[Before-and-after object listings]
/---

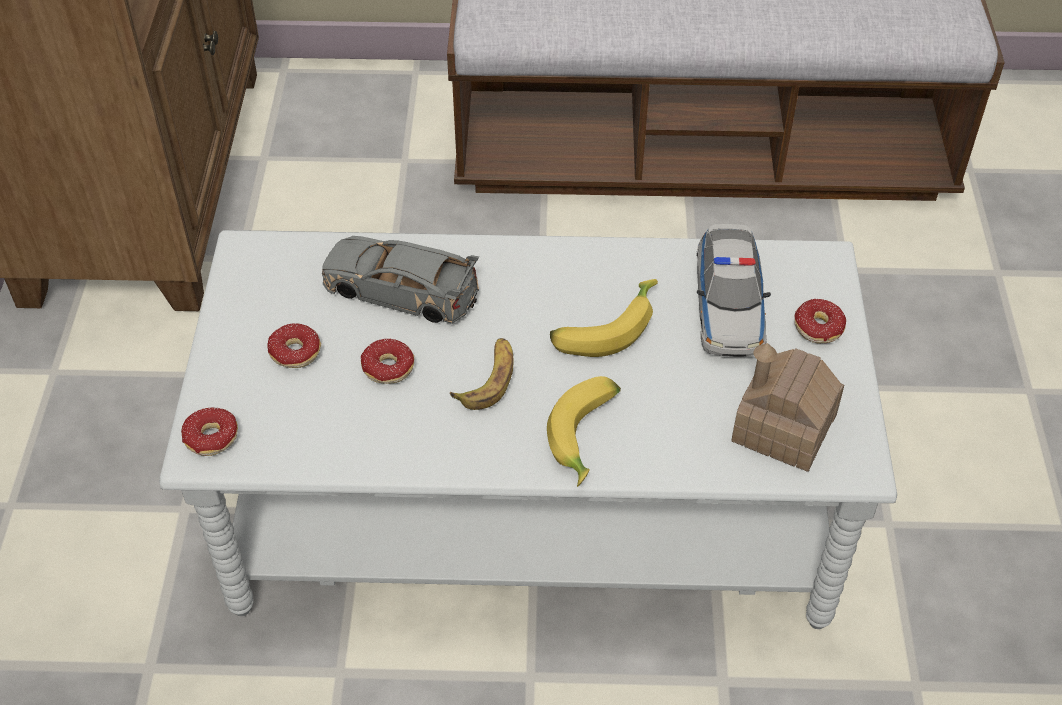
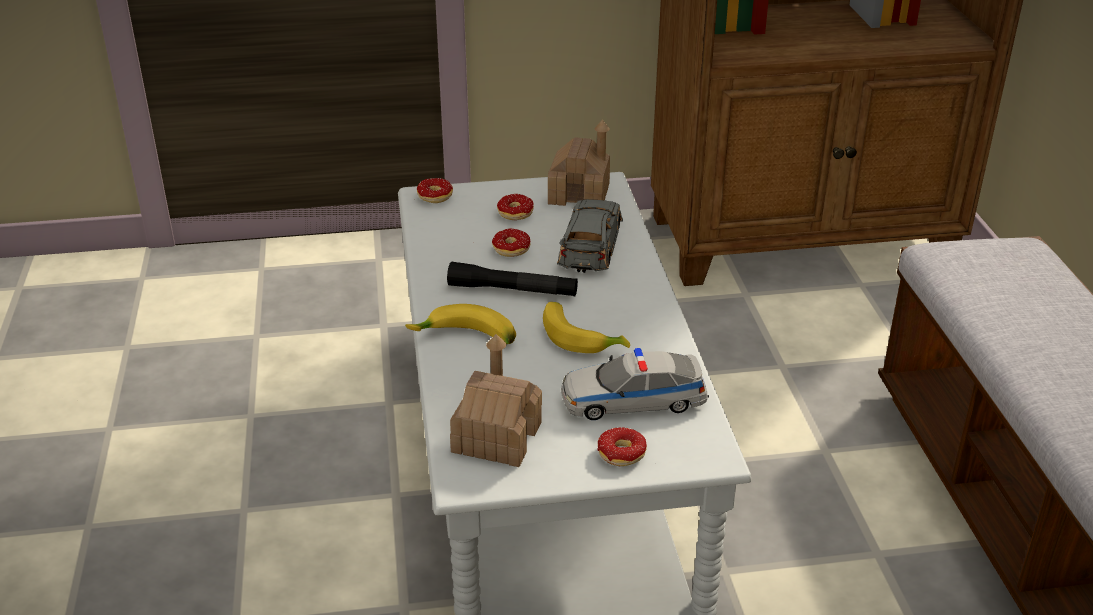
camera: 80 degrees right, 15 degrees down
banana [450,338,514,410] -> black flashlight [447,262,578,296]
none -> toy house [548,120,610,206]

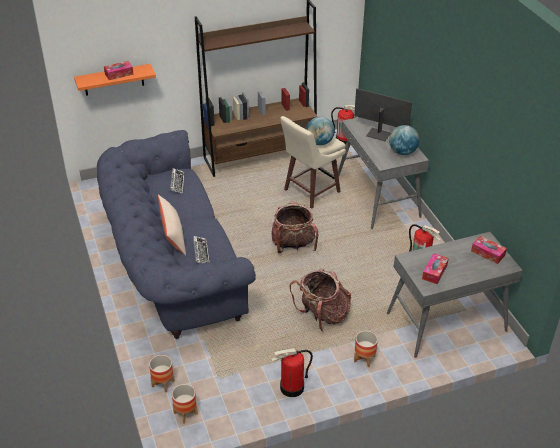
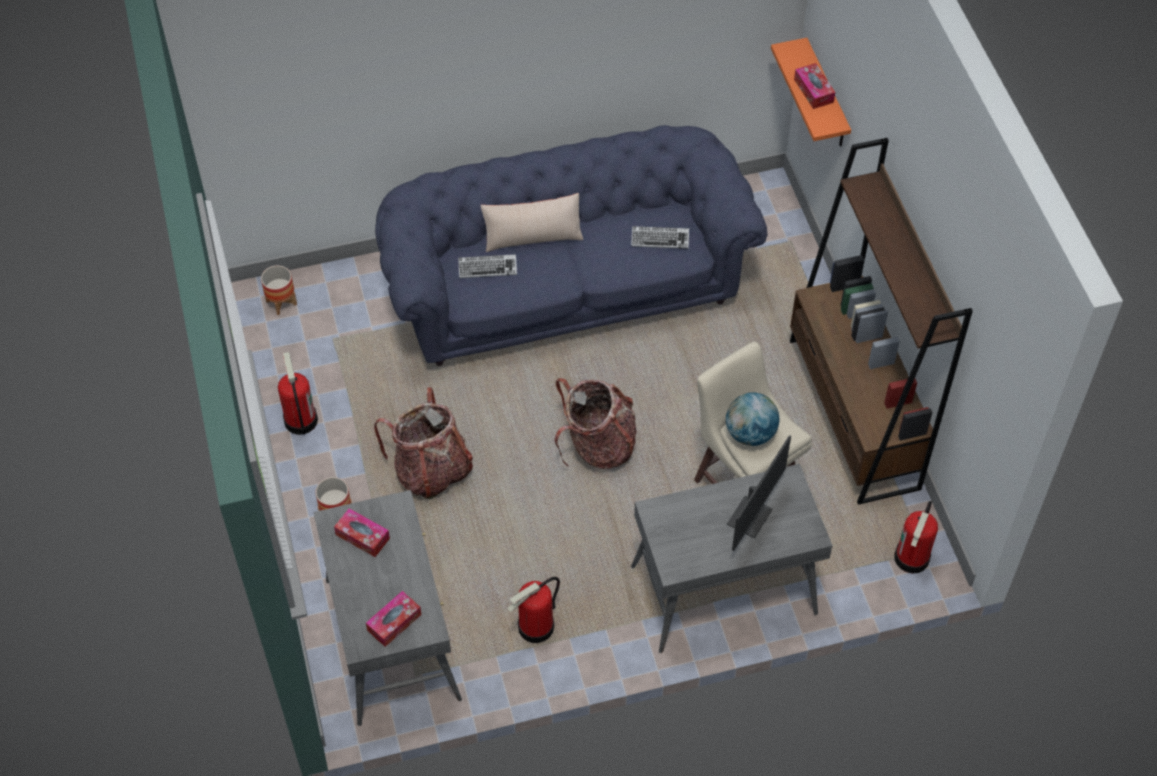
camera: 95 degrees right, 15 degrees up
planter [149,355,175,393] -> none
globe [389,125,419,155] -> none

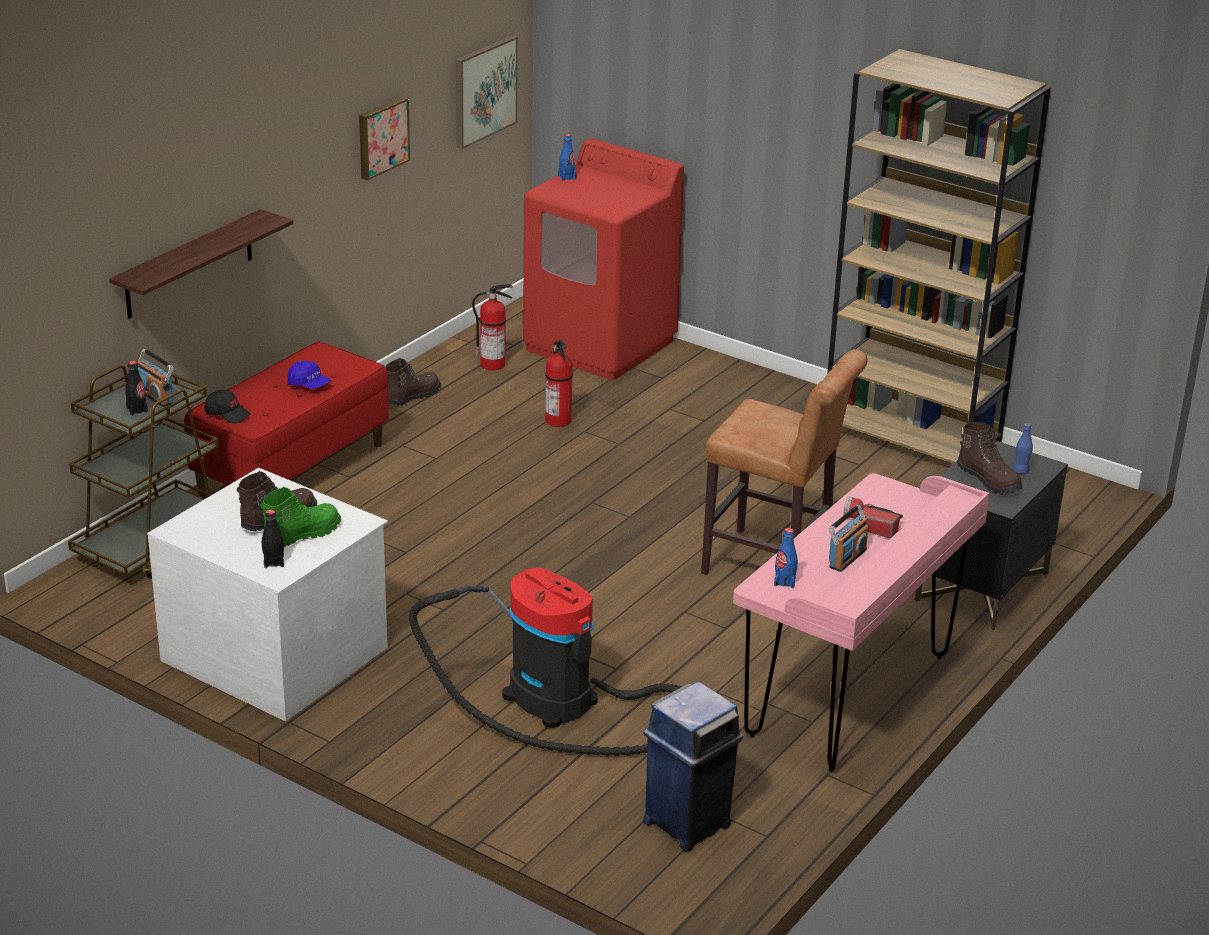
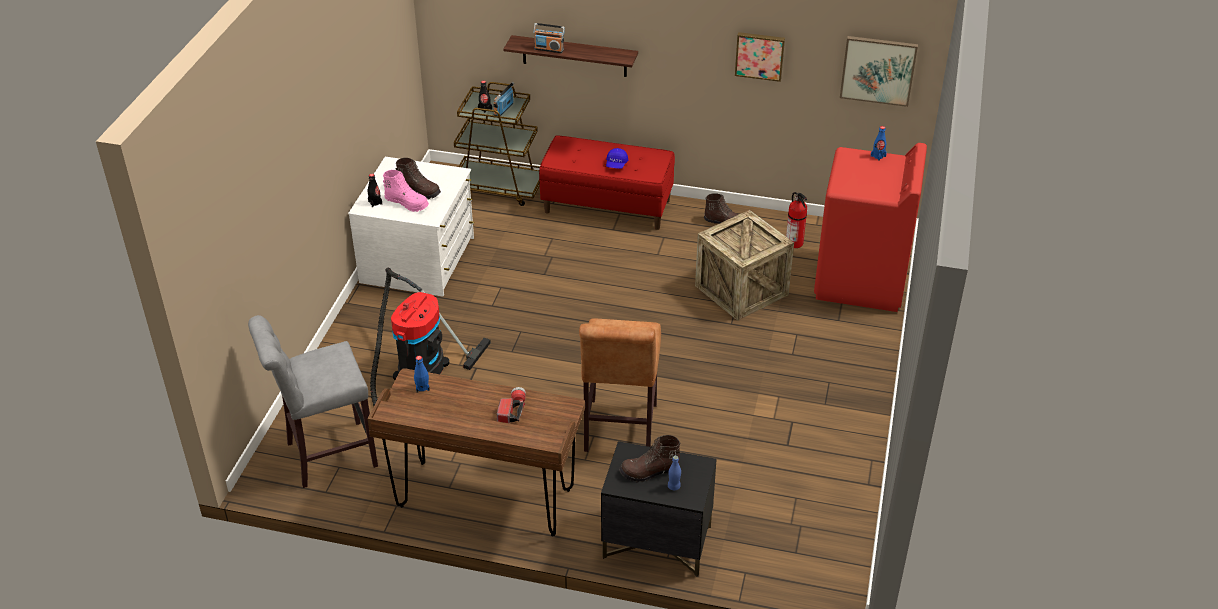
camera: 70 degrees right, 10 degrees up
black cap [204,390,251,424] -> none
green boot [261,487,341,547] -> pink boot [383,170,429,212]
fire extinguisher [545,340,573,427] -> crate [695,210,794,321]
blue trash can [643,682,743,852] -> grey stool [248,315,378,488]
pink desk [733,473,989,771] -> brown desk [367,368,585,536]
brown bookcase [827,49,1051,463] -> none
radio [829,505,868,572] -> radio moved to [533,23,565,53]
brown boot [957,422,1022,495] -> brown boot turned 45 degrees clockwise [619,435,680,483]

\---

(WHAT YOU NEED TO DO)
Begin with the line that contains "black cap [204,390,251,424] -> none" and end with the last line of the data. Repeat those two lines and all between them exactly.

(ANSWER BOX)
black cap [204,390,251,424] -> none
green boot [261,487,341,547] -> pink boot [383,170,429,212]
fire extinguisher [545,340,573,427] -> crate [695,210,794,321]
blue trash can [643,682,743,852] -> grey stool [248,315,378,488]
pink desk [733,473,989,771] -> brown desk [367,368,585,536]
brown bookcase [827,49,1051,463] -> none
radio [829,505,868,572] -> radio moved to [533,23,565,53]
brown boot [957,422,1022,495] -> brown boot turned 45 degrees clockwise [619,435,680,483]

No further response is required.